TC TO JOHN A. CARLYLE

Chelsea, 11 june, 1859—

My dear Brother,

Many thanks for your prompt attention, and for the lucid account you have managed to send.1 This is a real help to me at present; and, in the dismal, importunate and thrice-hateful chaos from without (beside all the chaos from within) whh this busss of flitting has caused me, I had need enough of help!—To Jane it rather emphatically appears, and to me too in a less emphatic manner, that probably the Paterson Establisht in the village of Aberdour2 will be the eligible thing. Most clearly a better lodging (the other indeed questionably dingy and stuffy in this respect): the only things that give me pause, are 1o grass for my horse (I want him to go at unlimited grass, for health's sake, with 2 feeds of corn daily), and 2o the “unlimited command” (or quasi-unlimited, one's fancy thinks) of Farm-sustenance, milk, eggs, chickens! Probably yr Inkeeper3 (if respectable and his wife respectable) will be able to furnish us completely in both these respects;—and if so, I am as emphatic as Jane.

So or not so, I cannot stand this wild jumble of dubieties any more; but will and do instruct you to end it for us, by closing with the Paterson offer. on Wedy next4 (whether you go over in person again or not, whether you hear again from me or not), pray signify to Mrs Paterson that we take her apartts: first of july (or it may be last days of june) to Augt for certain; we “intend” (you can say) to stay 3 months, perhaps more if it suited; but do not, witht experimenting, make further engaget: if, while our term runs, any ulterior lodger applies, we shall feel bound to give Mrs Pn a definite Yes or No on her then asking us. That, I think, is the reasonable footing; and on that let the whirlblast steady itself, and collapse, in Heaven's name.

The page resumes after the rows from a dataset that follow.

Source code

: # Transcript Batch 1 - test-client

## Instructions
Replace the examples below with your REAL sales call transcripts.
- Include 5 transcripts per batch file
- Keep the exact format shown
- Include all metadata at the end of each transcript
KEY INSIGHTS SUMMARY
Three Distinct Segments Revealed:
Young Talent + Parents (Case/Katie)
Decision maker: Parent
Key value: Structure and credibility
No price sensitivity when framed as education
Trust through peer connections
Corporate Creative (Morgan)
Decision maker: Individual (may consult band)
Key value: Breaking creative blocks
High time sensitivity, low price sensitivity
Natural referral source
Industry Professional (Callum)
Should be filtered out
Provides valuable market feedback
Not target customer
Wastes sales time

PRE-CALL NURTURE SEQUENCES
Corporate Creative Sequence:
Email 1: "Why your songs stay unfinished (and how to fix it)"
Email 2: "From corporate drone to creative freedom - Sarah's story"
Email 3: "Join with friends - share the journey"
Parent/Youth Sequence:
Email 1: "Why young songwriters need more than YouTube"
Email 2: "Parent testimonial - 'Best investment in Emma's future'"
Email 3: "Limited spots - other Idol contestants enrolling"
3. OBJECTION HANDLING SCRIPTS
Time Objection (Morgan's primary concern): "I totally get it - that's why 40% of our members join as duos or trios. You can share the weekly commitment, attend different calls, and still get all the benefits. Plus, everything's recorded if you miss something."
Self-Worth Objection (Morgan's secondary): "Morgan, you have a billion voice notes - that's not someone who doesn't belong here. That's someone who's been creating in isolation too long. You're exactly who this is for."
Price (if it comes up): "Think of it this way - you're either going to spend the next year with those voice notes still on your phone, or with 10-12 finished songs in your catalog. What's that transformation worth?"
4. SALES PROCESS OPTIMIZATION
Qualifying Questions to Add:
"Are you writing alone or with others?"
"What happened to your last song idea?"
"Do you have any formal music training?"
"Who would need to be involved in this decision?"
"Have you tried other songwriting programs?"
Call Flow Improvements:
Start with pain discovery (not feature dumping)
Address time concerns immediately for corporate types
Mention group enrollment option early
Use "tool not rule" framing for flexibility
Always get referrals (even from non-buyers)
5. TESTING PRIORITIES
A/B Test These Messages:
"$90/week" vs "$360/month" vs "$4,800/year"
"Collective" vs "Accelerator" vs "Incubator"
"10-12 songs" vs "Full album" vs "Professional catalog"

Wedy come a week (if the wind is to west, at least!) I think of starting, Horse & Charlotte and luggage with me, in the Edinr Steamer,5—Wedny 26th6 10 a. m., whh I think brings one to Leith7 Friday forenoon:—there I shd see you most hoffentlich [hopefully]! Friday Evg we could manage to reach with Hab’ und Gut’ [belongings] the Paterson hospice: Charlotte, who is a nimble orderly clever little creature, wd break bulk upon8 the “linen & plate,” clothe a tea-table a bed or even two;—and so we shd be installed! Jane wd leave, Thursday 27th,9 by Express Train; sleep at Morpeth,10 perhaps at Haddington11 (or two nights with her Aunts in Edinburgh);12—and there the achievement were!—

On those terms therefore, dear Brother!—— Yours ever T. Carlyle

We have furious thunder-plumps (grand long deluge yesterday with big hail in it; on the whole very great quantities of rain; and a hot müde [heavy] atmosphere,—very hot today. Grass is growing here (in this garden for instance) as I never saw it.—— Busy, busy (to small purpose!), sacking up my confused mss &c). T. C.

first of the hail yesterday, & these windows dour to open or shut!